Member Reviews
This collection of poetry was great. I had to read the book again to completely understand the poems. While reading the poems, some gave me an "aha moment". Some will make you really think. Some even made me giggle a little. Fun book to read. I loved it and hopefully.everyone who reads this will agree with me.
I received a free copy of the book and is voluntarily writing a review
I was intrigued by the cover and title, but ultimately found that it did not deliver a satisfying read. I assume I would be in the target audience as an avid reader of poetry, but I get the feeling that the speaker of the poems is more interested in creating a rather private lexicon of self-referencing abstractions than communicating with the wider world.
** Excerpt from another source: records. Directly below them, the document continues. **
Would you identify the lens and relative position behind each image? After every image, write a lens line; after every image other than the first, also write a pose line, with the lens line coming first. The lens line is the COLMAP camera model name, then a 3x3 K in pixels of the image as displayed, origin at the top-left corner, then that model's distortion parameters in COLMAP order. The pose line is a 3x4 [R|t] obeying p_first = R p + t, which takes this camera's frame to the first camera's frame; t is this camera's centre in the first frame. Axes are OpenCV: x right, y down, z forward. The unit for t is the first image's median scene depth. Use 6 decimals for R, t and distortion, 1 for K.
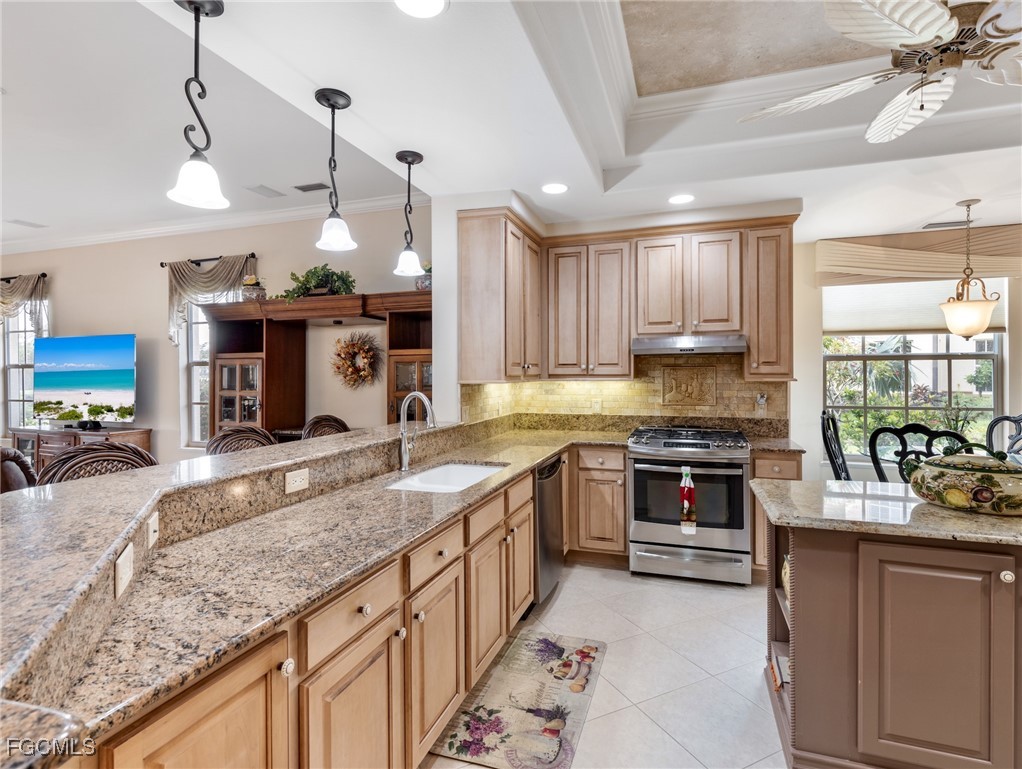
lens RADIAL K [[520.9, 0, 514.3], [0, 520.9, 376.3], [0, 0, 1]] dist [0.004494, 0.000121]
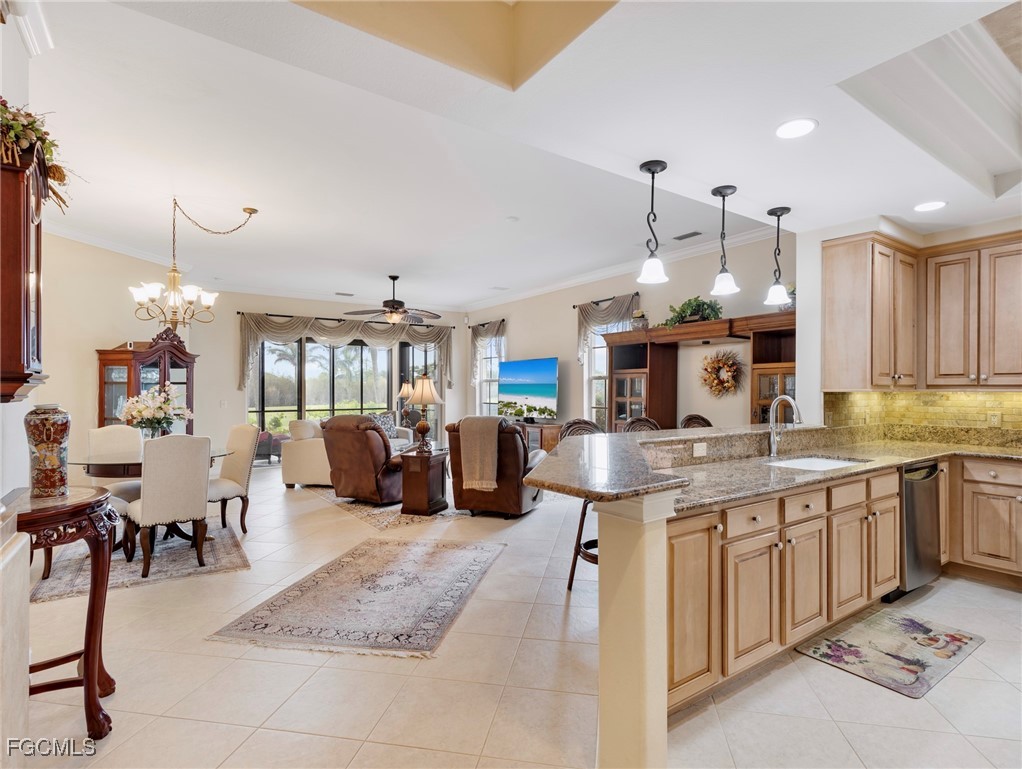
lens RADIAL K [[515.1, 0, 515.2], [0, 515.1, 388.3], [0, 0, 1]] dist [0.005217, -0.000643]
pose [[0.802376, 0.004646, -0.596801, 0.026909], [-0.010173, 0.999931, -0.005893, 0.018041], [0.596732, 0.010800, 0.802368, -0.285992]]
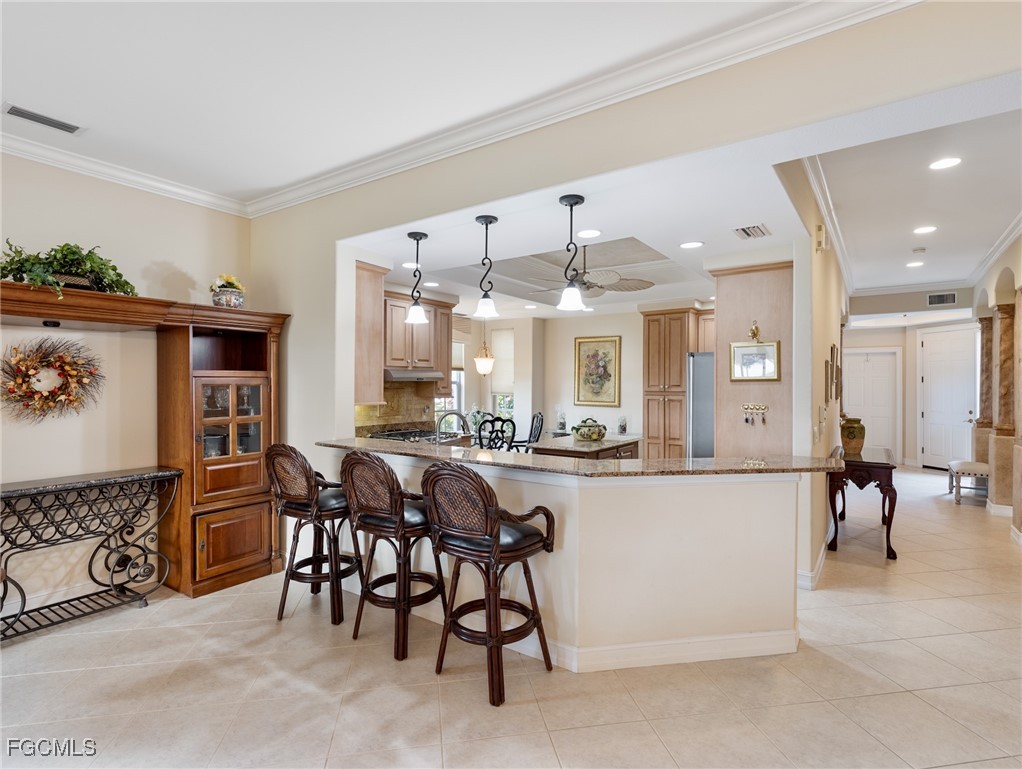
lens RADIAL K [[519.2, 0, 514.7], [0, 519.2, 382.9], [0, 0, 1]] dist [0.004766, -0.000855]
pose [[0.280011, 0.008342, 0.959960, -1.039348], [0.003119, 0.999949, -0.009599, -0.022825], [-0.959992, 0.005682, 0.279971, 0.291861]]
I expected a collection of poetry, which brings an expectation of poetic treatment: metaphor, image, and language effects. Other than a conspicuously singsong overuse of alliteration ("i fail by fleeing fucked up, foolish fears"), these basic elements of poetry are largely absent. I did like the "sputtering exhaust pipe [that] always makes a spectacle." That seems a glimmer of awareness of what the book aspires to champion, along with knowing it's "not to everyone's taste." Even so, the book as a whole attempts to trade a shoulder shrug of if-you-don't-like-it-oh-well for meaningful engagement. It's satisfied with a facile progression of one-off lines, while the best poetry pushes those thoughts much further and connects them to something beyond the speaker.
Ultimately, this book strikes me as more of a nightstand notebook (almost certainly self-published and unvetted). As a vehicle to express oneself and to record random thoughts during a pandemic, sure. But as a book, not yet.
Review not shared outside of NetGalley.
41+ poems of 41 words to celebrate writer's 40th birthday.
Dark, desperate, erotic, ironic, you ll find all sorts of liberation through sadness.
The start was weak, the wording was weird, then it got better.
I partially enjoyed it and partially not.